Rich and Pincus fled the country, but Meltzer stayed and in 1984 pleaded guilty to one count of issuing false invoices. He was sentenced to probation. Rich and Green later were pardoned.
Meltzer continued to work in the oil-trading business, including helping start up an operation for famed Houston oilman Oscar Wyatt in 2002 and serving as a director for Houston-based Camac International.
Defense attorneys argued in court that the two men were involved in legitimate oil transactions that regularly require payments of money well in excess of the value of the actual oil being shipped.
They said their ties to Rich were not as strong as prosecutors allege and that their families — Meltzer has a wife, two children and eight grandchildren in the U.S., Langley has a wife and two teenage sons in the U.K.- were motivation enough for them not to flee.
“This indictment doesn’t have anything to do with Marc Rich,” argued Bill McMurrey, an attorney for Meltzer. “That name shouldn’t be anywhere in this courtroom right now.”
Langley’s attorney, Wendell Odom, said his client thought he and Meltzer were doing legal, legitimate transactions.
Audit found irregularities
The alleged scheme was discovered by an internal audit at LyondellBasell, which found shipments arranged by Barnes appeared to include transportation charges well above market rates.

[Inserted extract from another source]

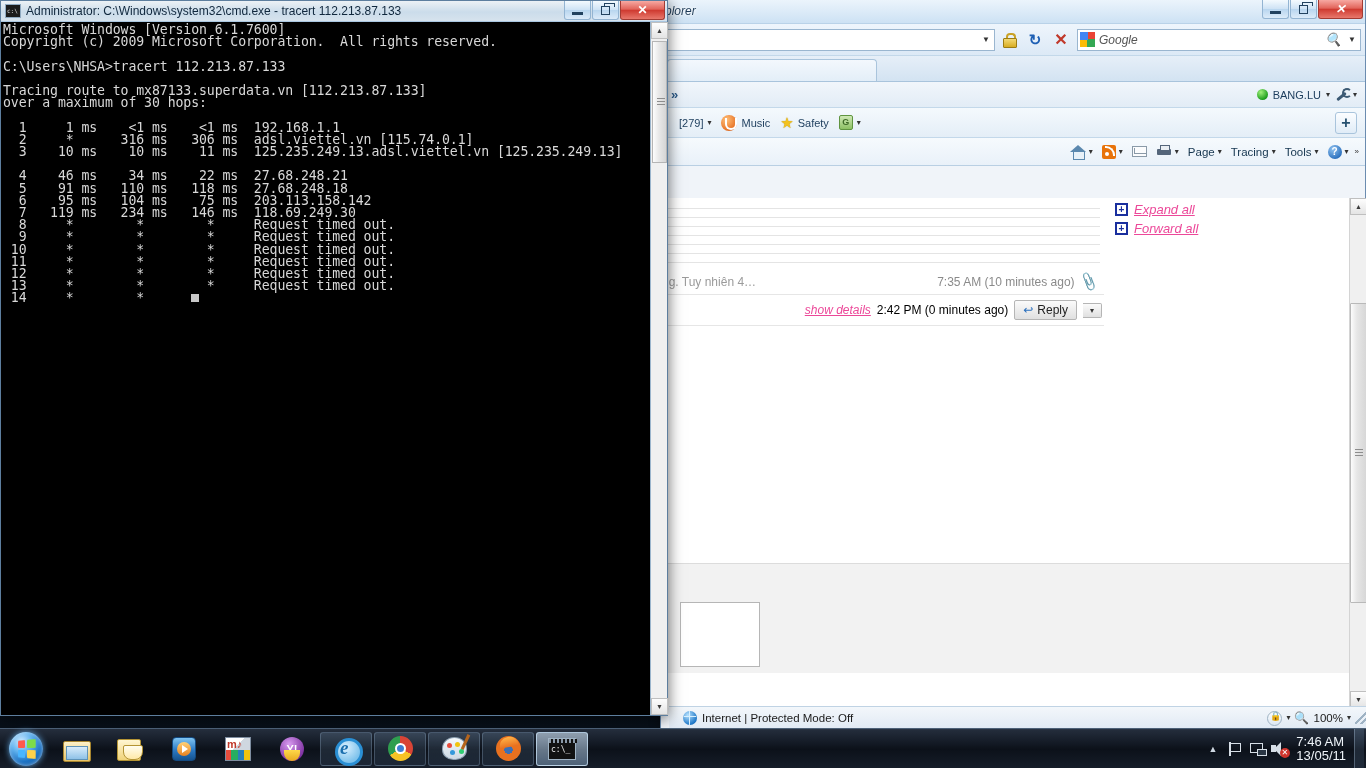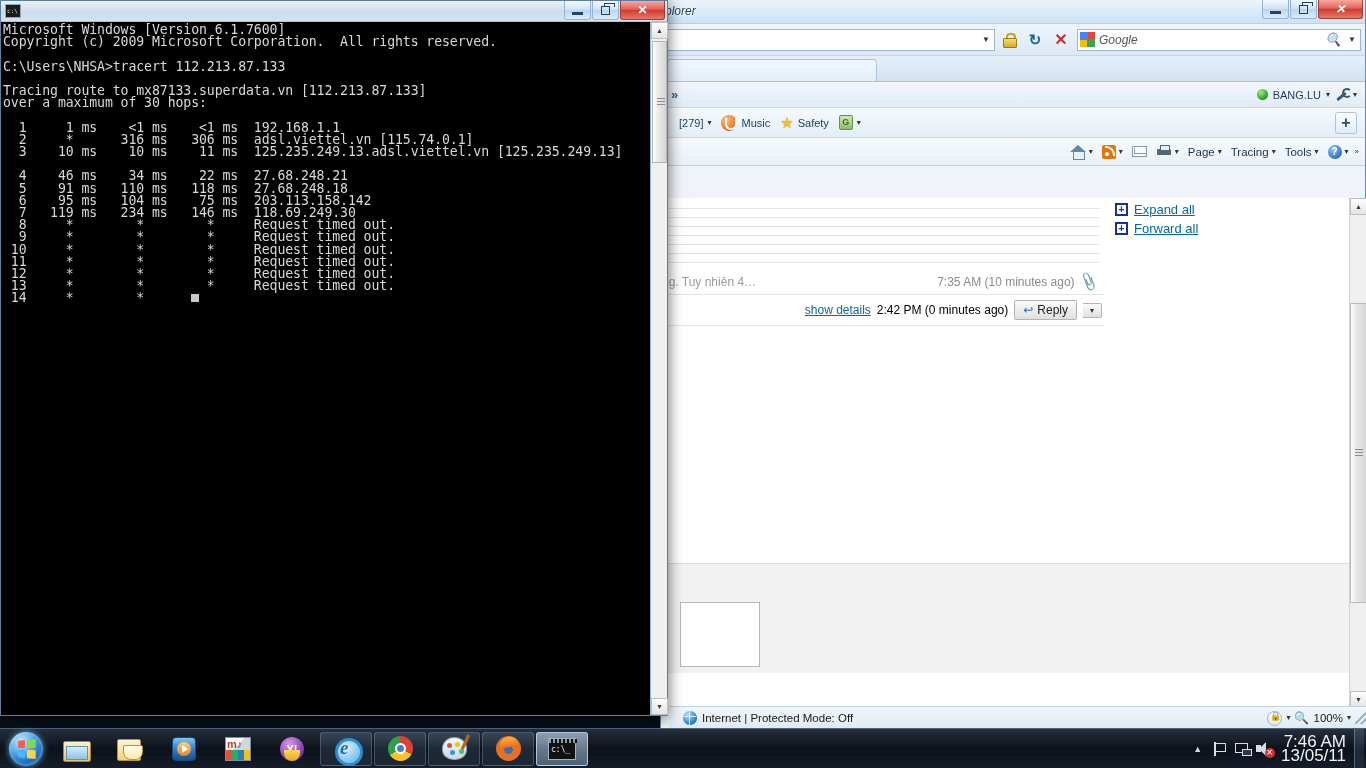"Administrator:" span.cmd-title-text { html: none -> <span>Administrator: C:\Windows\system32\cmd.exe - tracert 112.213.87.133</span> }
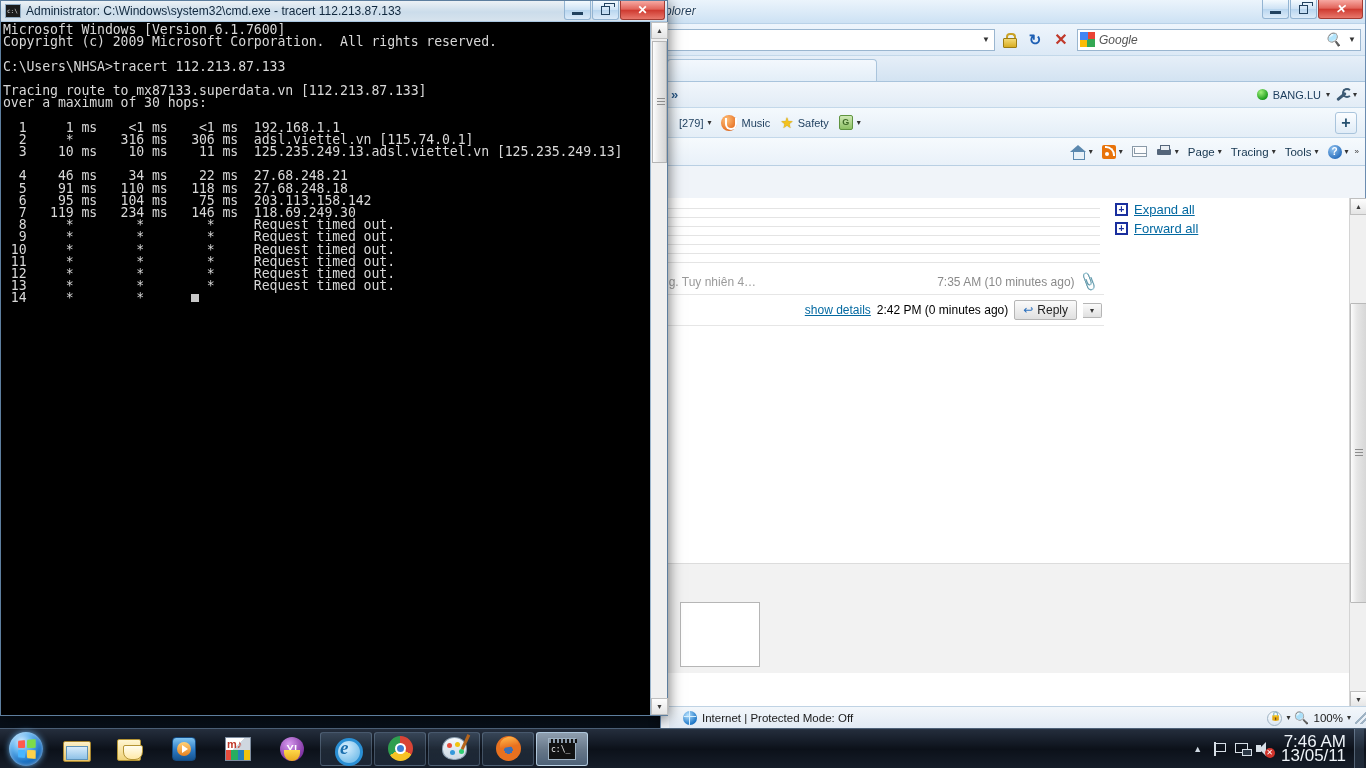"Expand all" .link-blue { color: #0369a1 -> #ec4899; font-style: none -> italic }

The company turned the information over to authorities, who seized assets from Barnes last summer and arrested him, according to testimony Wednesday from U.S. Postal Service Agent Matthew Boyden.
Barnes agreed to cooperate with investigators and wore a recording device to two meetings with Meltzer and Langley at Houston restaurants.
The taped conversations included topics other than just the alleged kickback scheme.
During a Nov. 1 lunch meeting at Del Frisco’s Double Eagle Steak House in the Galleria, Meltzer allegedly discussed his frustration with trying to get a ship he owned and its crew released by Venezuelan authorities. He described having to pay nearly a million dollars over the previous six months to lawyers and to bribe prison guards to keep them from torturing the crew, according to testimony. He was also negotiating with a Venezuelan judge to make the case “go away.”
Meltzer allegedly joked “it would probably be cheaper to kill the judge than pay the fee,” according to court testimony about the conversation, and said he could have the job done for as little as $150,000.
Shortly after the second meeting, on Dec. 9, the Galleria-area offices of Meltzer and Langley’s company, Tuscan Petroleum, were raided by agents who seized documents and computer hardware.
A data drive recovered in the raid allegedly contains records of more than 460 faxes sent to transfer many millions of dollars into accounts all over the world with the help of a Swiss bank, Boyden said.
“I’ve never seen money moved around like this,” he said. “Just the volume of data all in one place was huge.”